(EXTRACT PROVIDED):
· · · · · · ·
The information below may be used to determine a likely dose audit fee. Compare the sample measurements with the container dimensions. The cost of a dose audit is usually based on the amount of medium required to test the sample. Samples which are difficult to aseptically handle will incur an additional charge. Please contact Pacific BioLabs to request a quote. Samples which can be easily cut with scissors can be aseptically divided and possibly tested in smaller containers. To minimize the chance of a sample being compromised in sterility testing, it is highly desirable to minimize sample manipulation. We prefer to use the smallest container and volume which will allow the test sample to be submerged in media (although it is not always possible to completely submerge all samples). An appropriate media volume must be validated for each product by bacteriostasis-fungistasis testing. If the product cannot be cut to fit into any of the following containers, SIP preparation will be required.
Media containers used for Dose Audits
|Media Container||Dimensions||Orifice I.D.||Media Volume|
|Culture Tube||25 mm D x 150 mm H||25 mm||40 mL|
|Culture Tube||25 mm D x 250 mm H||25 mm||80 mL|
|Culture Tube||38 mm D x 200 mm H||38 mm||100 – 120 mL|
|0.9 L Glass Jar||90 mm D x 165 mm H||75 mm||500 mL|
|1.8 L Glass Jar||135 mm D x 150 mm H||95 mm||1000 mL|
|Nalgene Jug||150 mm Square x 250mm H||82 mm||1000 mL|
|Nalgene Jug||150 mm Square x 250mm H||82 mm||2000 mL|
|D = Diameter, H = Height|
In a Nalgene jug, 1000 mL of media is about 65 mm deep; 2000 mL is about 130 mm deep. Some large or long samples and SIP preparations will only fit in the Nalgene jugs. The higher fees reflect increased costs for media, significantly greater time for media production and media quality control, extended time for sterility testing and significantly greater incubator space requirements.
Notes: To expedite processing of your dose audit samples, please call us prior to sending samples so that we can schedule your tests. Some samples are difficult to aseptically cut and transfer to media containers. If possible, please include 3 to 5 additional samples with your dose audit sample submission.
· · · · · · ·
(DATA EXTRACTS):
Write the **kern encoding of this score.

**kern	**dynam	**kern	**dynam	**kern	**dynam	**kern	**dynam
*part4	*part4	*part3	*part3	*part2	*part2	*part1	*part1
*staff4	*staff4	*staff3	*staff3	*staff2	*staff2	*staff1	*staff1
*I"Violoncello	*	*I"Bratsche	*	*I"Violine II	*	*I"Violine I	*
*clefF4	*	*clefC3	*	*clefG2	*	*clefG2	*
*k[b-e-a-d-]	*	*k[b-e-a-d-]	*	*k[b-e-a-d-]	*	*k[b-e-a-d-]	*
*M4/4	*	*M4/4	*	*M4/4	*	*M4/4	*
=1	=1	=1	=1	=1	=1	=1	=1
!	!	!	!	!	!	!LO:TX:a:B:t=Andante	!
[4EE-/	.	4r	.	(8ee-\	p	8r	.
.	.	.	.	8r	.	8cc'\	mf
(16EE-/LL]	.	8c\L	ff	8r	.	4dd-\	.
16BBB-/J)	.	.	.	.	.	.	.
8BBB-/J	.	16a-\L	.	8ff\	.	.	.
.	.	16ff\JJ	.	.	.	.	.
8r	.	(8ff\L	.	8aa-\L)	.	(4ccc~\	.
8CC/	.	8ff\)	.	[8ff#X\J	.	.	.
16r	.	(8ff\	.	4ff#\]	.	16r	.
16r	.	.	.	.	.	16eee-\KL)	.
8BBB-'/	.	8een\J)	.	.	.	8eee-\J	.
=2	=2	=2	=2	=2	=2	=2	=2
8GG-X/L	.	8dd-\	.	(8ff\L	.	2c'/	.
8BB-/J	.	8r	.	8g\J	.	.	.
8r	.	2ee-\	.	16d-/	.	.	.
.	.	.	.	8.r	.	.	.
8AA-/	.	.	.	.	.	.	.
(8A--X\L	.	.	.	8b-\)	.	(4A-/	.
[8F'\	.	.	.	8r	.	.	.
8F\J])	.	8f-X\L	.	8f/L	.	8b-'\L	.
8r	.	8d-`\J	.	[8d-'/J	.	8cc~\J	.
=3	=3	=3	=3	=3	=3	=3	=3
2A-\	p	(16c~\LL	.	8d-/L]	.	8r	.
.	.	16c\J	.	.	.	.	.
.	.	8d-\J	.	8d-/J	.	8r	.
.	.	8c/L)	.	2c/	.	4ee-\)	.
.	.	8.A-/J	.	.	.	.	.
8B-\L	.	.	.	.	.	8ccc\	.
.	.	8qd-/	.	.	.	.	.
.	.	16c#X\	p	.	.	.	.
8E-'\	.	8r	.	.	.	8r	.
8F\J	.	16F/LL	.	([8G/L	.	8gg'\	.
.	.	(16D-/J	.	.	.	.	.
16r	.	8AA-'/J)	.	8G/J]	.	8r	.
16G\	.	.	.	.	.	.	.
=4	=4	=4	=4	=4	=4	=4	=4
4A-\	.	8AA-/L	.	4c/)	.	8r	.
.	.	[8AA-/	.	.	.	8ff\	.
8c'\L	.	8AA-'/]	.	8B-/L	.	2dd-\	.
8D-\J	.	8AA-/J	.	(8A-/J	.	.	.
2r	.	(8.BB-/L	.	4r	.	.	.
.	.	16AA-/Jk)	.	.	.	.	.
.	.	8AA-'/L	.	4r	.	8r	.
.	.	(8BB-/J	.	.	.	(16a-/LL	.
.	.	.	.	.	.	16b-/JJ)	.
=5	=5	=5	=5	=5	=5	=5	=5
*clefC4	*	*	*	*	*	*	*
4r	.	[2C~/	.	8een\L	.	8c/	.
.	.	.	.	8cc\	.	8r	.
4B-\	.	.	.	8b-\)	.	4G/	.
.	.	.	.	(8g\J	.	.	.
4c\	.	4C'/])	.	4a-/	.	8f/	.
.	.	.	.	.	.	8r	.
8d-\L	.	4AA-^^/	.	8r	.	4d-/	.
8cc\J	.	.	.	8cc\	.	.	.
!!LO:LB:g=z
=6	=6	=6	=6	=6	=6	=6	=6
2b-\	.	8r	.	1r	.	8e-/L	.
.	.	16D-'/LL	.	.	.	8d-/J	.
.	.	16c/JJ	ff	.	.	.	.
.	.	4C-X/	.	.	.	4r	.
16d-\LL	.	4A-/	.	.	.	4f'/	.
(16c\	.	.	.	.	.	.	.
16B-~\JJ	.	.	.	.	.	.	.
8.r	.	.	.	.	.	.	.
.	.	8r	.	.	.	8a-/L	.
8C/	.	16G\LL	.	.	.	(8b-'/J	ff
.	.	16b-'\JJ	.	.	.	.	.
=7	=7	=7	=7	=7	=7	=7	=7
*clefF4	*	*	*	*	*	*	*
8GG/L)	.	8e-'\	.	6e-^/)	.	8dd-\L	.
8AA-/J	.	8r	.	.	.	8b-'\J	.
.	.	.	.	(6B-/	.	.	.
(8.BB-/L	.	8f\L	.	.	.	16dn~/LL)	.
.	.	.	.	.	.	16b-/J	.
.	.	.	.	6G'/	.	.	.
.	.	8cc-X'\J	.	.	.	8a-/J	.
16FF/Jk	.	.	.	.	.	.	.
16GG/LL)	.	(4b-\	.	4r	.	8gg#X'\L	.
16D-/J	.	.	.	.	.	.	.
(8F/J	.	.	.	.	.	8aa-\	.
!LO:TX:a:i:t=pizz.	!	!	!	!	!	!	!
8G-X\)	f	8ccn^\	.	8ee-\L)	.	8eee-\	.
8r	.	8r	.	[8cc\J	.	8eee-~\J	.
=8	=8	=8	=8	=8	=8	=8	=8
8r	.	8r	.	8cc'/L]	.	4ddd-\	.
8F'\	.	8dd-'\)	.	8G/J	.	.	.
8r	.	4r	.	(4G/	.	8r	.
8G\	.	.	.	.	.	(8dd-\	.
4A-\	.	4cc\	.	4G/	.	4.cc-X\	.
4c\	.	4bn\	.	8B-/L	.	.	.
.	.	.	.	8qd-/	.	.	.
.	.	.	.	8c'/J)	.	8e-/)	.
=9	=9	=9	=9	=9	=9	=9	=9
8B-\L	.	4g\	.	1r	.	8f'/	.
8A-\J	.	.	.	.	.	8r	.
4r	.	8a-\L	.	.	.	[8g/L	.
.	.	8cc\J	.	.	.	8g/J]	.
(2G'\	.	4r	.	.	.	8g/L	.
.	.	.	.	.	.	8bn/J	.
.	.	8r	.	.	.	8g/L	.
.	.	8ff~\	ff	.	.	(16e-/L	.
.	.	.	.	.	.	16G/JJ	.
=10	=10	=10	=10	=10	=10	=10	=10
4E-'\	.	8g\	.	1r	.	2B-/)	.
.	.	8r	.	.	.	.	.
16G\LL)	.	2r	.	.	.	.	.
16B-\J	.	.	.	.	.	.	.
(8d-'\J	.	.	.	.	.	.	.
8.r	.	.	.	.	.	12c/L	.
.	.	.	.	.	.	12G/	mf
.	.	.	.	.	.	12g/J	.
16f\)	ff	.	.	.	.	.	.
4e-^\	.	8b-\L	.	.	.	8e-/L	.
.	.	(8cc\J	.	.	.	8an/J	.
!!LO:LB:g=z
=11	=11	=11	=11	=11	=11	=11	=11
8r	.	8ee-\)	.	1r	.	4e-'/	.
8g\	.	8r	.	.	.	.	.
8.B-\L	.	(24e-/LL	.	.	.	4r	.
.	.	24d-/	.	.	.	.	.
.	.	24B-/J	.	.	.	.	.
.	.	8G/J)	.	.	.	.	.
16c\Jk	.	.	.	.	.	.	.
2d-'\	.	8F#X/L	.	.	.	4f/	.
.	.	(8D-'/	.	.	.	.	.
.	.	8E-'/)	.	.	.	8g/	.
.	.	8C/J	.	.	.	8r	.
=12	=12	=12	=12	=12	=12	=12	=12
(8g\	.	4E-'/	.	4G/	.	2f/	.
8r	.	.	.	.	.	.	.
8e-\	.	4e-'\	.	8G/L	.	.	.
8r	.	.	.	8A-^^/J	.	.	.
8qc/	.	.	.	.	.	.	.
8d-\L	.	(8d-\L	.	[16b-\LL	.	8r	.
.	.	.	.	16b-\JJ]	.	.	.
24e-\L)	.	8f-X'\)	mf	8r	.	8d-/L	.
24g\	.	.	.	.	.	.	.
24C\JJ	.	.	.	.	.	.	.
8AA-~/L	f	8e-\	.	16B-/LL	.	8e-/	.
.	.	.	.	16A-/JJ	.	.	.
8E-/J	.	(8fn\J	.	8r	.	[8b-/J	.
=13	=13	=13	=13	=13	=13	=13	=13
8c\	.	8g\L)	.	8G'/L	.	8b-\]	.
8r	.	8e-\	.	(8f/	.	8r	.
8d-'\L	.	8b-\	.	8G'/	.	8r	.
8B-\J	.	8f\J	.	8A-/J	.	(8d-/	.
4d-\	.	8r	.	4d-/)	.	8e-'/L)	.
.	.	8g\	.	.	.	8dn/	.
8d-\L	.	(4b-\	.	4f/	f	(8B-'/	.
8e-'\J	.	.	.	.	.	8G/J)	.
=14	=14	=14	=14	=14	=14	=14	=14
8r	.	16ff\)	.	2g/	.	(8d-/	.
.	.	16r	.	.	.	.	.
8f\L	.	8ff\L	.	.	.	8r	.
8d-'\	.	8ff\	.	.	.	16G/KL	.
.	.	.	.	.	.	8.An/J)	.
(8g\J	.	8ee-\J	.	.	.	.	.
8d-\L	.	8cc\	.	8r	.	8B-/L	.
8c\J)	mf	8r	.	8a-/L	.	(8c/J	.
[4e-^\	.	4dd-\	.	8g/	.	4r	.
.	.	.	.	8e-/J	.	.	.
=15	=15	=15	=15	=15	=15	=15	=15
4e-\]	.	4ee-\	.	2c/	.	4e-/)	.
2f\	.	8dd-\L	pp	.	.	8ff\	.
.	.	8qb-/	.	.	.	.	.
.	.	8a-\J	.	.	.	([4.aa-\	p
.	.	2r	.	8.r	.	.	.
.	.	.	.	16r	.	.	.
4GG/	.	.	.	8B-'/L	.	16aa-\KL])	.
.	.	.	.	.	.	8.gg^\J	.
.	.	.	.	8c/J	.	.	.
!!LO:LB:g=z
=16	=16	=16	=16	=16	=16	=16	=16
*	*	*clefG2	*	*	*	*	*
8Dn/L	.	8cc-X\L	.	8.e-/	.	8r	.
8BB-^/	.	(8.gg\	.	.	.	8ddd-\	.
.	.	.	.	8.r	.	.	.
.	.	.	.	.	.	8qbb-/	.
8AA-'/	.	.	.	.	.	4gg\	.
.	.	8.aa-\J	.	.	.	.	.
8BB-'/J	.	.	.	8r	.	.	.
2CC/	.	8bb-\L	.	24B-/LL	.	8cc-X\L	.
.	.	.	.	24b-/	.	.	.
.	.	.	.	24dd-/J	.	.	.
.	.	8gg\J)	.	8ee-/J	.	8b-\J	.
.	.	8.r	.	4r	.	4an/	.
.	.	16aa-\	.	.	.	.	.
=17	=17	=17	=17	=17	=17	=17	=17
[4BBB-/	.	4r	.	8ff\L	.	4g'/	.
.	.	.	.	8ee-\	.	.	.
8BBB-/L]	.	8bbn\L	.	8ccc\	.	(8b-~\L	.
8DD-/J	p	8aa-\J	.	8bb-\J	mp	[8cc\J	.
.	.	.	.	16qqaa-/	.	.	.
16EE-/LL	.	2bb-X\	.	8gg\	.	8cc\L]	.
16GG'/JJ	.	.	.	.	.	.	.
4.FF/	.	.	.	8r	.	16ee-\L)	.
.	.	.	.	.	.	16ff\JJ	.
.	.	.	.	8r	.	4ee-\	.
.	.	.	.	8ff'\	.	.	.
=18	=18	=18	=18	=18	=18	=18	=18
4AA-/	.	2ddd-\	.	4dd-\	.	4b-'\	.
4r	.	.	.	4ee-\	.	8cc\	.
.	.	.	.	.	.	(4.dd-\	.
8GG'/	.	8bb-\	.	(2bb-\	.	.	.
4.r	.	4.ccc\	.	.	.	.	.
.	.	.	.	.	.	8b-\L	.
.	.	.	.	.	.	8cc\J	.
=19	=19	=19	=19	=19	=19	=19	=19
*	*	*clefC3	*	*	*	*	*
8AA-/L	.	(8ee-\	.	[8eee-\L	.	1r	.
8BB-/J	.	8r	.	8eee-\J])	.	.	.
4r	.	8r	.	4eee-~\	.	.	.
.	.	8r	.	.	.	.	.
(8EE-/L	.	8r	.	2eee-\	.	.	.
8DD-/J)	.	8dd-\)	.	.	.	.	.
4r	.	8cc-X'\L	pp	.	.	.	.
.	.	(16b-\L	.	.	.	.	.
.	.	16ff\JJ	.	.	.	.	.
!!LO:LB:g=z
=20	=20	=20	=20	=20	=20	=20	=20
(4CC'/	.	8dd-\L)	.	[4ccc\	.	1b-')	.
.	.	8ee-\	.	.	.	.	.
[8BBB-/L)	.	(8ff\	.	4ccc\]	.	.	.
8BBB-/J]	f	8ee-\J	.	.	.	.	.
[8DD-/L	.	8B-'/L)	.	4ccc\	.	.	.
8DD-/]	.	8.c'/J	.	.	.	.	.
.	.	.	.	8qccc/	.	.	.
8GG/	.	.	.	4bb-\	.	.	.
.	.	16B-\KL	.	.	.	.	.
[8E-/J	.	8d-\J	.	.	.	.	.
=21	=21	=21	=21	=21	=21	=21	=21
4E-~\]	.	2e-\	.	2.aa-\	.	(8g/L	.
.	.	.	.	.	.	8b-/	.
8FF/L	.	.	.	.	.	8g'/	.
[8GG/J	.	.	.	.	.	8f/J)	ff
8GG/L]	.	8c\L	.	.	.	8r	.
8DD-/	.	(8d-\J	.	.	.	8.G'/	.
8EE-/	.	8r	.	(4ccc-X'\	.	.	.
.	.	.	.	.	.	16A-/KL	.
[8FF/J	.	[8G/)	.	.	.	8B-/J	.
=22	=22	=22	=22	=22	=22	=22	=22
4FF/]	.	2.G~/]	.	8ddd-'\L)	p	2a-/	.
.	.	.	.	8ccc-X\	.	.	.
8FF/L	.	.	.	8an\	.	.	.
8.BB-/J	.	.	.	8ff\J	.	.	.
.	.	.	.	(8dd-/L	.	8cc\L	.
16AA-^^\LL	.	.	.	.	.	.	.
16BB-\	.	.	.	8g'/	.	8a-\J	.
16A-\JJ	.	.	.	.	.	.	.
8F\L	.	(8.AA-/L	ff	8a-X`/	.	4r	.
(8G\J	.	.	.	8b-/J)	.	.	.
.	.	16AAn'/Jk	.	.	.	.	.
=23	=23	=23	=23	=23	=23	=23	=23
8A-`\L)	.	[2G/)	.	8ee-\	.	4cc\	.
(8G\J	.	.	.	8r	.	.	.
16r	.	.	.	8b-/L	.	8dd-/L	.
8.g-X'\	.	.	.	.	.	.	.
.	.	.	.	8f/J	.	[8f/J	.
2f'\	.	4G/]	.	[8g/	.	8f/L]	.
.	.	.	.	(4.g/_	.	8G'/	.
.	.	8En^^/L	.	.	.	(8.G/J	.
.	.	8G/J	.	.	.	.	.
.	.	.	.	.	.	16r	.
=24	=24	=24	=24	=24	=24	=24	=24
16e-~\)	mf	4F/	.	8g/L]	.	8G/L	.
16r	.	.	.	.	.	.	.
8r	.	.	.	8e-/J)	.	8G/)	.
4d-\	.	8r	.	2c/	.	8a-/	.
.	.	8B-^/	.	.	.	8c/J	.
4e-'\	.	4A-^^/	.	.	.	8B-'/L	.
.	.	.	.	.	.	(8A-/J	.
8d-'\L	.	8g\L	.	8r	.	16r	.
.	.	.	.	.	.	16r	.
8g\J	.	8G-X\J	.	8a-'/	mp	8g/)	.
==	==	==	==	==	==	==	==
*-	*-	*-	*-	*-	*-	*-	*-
· · · · · · ·
(PROBLEM DETAILS):
What would come next in the guide to dose audit media containers above? Continue it from its final sentence.

(EXPECTED ANSWER):
Sterility testing of products and/or biological indicators (i.e. spore strips) exposed to a sterilization process is an important part of all sterility assurance programs. Most manufacturers of EO sterilized medical devices monitor their validated EO sterilization loads with B. atrophaeus spore strips and release their products for distribution based on negative sterility test results of the spore strips. The spore strips may be placed inside or outside the product depending on the type of spore strip testing performed during the validation. The spore strips should be distributed in locations throughout the sterilization chamber. A positive control (i.e. unprocessed spore strip) should be included with all spore strip sterility tests. These routine sterility tests must be supplemented periodically with more extensive cycle validations.
Routine lot release of terminally sterilized medical devices by means of end product sterility testing is not recommended for several reasons. The bioburden of most medical devices generally is a lesser challenge to the sterilization process than biological indicators, and overkill cannot be demonstrated. Statistically, the probability that a sterility test of 20 or 40 product samples will detect nonsterile samples among a much larger number of products is very limited. Also, it is generally recognized that the process of sterility testing has a significantly lower sterility assurance level than most validated terminal sterilization processes. However, end product sterility testing of medical devices is occasionally performed as part of investigations or to support other information in making a lot release decision.
Spore Strips Only
This test is appropriate for devices sterilized by steam or ETO in a validated cycle. Generally 10 to 20 spore strips are used to monitor a cycle. Spore strips are cultured in SCDM and then usually incubated for 7 days. Shorter incubation times can be validated.
Product with Spore Strips
This test is generally used for fractional and half cycles in ethylene oxide and steam sterilization validations. Spore strips are normally cultured in SCDM and incubated for at least 7 days. Products are usually tested in SCDM and FTM and incubated for 14 days.
Product Only – Direct Transfer or Fluid Path
Entire devices or portions of devices are rinsed with or submerged in Soybean Casein Digest Medium and Fluid Thioglycolate Medium. Usually 40 product samples are required, unless a product is large such that it can be divided to provide for each medium type, in which case 20 samples are required. Incubation time is 14 days.
For this test, product samples which have been inoculated with a microorganism that is resistant to the sterilization process are used as biological indicators. This test is used most frequently to verify steam or EtO penetration into an area of a medical device that is too small to be monitored with a spore strip. It is often used as part of the sterilization validation of a reusable medical device. Ten or more samples are usually required. Incubation time is 7 days.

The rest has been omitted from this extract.